Data to use:
────────────────────

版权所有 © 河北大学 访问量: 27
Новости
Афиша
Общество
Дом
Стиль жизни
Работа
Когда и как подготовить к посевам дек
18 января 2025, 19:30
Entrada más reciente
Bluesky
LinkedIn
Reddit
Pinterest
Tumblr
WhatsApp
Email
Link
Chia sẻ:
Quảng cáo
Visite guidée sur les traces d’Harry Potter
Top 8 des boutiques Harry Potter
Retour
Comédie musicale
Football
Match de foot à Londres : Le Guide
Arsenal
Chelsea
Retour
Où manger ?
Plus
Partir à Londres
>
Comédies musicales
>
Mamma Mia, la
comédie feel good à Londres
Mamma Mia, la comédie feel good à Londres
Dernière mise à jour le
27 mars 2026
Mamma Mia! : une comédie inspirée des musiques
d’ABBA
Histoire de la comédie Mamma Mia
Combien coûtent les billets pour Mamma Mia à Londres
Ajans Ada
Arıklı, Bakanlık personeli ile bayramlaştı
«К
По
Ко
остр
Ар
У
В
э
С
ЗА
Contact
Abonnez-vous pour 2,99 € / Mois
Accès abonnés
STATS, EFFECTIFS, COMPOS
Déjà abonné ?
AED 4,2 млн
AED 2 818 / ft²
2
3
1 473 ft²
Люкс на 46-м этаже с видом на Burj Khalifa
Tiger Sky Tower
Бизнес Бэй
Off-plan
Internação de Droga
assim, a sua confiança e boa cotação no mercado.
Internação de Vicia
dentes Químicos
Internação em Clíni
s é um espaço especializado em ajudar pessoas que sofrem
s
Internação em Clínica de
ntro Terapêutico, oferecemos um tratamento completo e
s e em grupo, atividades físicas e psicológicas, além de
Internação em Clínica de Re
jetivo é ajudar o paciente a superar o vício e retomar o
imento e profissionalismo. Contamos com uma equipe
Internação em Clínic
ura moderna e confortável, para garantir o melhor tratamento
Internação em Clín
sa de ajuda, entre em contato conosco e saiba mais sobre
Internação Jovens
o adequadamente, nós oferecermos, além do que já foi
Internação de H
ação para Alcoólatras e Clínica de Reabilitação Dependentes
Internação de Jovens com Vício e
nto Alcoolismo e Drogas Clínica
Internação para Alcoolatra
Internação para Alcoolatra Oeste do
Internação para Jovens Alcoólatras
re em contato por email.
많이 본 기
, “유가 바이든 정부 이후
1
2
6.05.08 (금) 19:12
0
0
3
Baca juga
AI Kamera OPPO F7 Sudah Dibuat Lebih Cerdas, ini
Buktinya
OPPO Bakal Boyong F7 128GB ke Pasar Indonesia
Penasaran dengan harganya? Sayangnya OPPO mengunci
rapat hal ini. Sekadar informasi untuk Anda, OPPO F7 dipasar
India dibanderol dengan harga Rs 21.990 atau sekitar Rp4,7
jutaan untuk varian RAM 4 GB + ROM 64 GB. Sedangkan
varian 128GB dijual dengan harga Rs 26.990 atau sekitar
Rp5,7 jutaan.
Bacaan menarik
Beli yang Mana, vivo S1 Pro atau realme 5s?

────────────────────

Exercise instructions: Recopy all of the records verbatim.

Answer space:
版权所有 © 河北大学 访问量: 27
Новости
Афиша
Общество
Дом
Стиль жизни
Работа
Когда и как подготовить к посевам дек
18 января 2025, 19:30
Entrada más reciente
Bluesky
LinkedIn
Reddit
Pinterest
Tumblr
WhatsApp
Email
Link
Chia sẻ:
Quảng cáo
Visite guidée sur les traces d’Harry Potter
Top 8 des boutiques Harry Potter
Retour
Comédie musicale
Football
Match de foot à Londres : Le Guide
Arsenal
Chelsea
Retour
Où manger ?
Plus
Partir à Londres
>
Comédies musicales
>
Mamma Mia, la
comédie feel good à Londres
Mamma Mia, la comédie feel good à Londres
Dernière mise à jour le
27 mars 2026
Mamma Mia! : une comédie inspirée des musiques
d’ABBA
Histoire de la comédie Mamma Mia
Combien coûtent les billets pour Mamma Mia à Londres
Ajans Ada
Arıklı, Bakanlık personeli ile bayramlaştı
«К
По
Ко
остр
Ар
У
В
э
С
ЗА
Contact
Abonnez-vous pour 2,99 € / Mois
Accès abonnés
STATS, EFFECTIFS, COMPOS
Déjà abonné ?
AED 4,2 млн
AED 2 818 / ft²
2
3
1 473 ft²
Люкс на 46-м этаже с видом на Burj Khalifa
Tiger Sky Tower
Бизнес Бэй
Off-plan
Internação de Droga
assim, a sua confiança e boa cotação no mercado.
Internação de Vicia
dentes Químicos
Internação em Clíni
s é um espaço especializado em ajudar pessoas que sofrem
s
Internação em Clínica de
ntro Terapêutico, oferecemos um tratamento completo e
s e em grupo, atividades físicas e psicológicas, além de
Internação em Clínica de Re
jetivo é ajudar o paciente a superar o vício e retomar o
imento e profissionalismo. Contamos com uma equipe
Internação em Clínic
ura moderna e confortável, para garantir o melhor tratamento
Internação em Clín
sa de ajuda, entre em contato conosco e saiba mais sobre
Internação Jovens
o adequadamente, nós oferecermos, além do que já foi
Internação de H
ação para Alcoólatras e Clínica de Reabilitação Dependentes
Internação de Jovens com Vício e
nto Alcoolismo e Drogas Clínica
Internação para Alcoolatra
Internação para Alcoolatra Oeste do
Internação para Jovens Alcoólatras
re em contato por email.
많이 본 기
, “유가 바이든 정부 이후
1
2
6.05.08 (금) 19:12
0
0
3
Baca juga
AI Kamera OPPO F7 Sudah Dibuat Lebih Cerdas, ini
Buktinya
OPPO Bakal Boyong F7 128GB ke Pasar Indonesia
Penasaran dengan harganya? Sayangnya OPPO mengunci
rapat hal ini. Sekadar informasi untuk Anda, OPPO F7 dipasar
India dibanderol dengan harga Rs 21.990 atau sekitar Rp4,7
jutaan untuk varian RAM 4 GB + ROM 64 GB. Sedangkan
varian 128GB dijual dengan harga Rs 26.990 atau sekitar
Rp5,7 jutaan.
Bacaan menarik
Beli yang Mana, vivo S1 Pro atau realme 5s?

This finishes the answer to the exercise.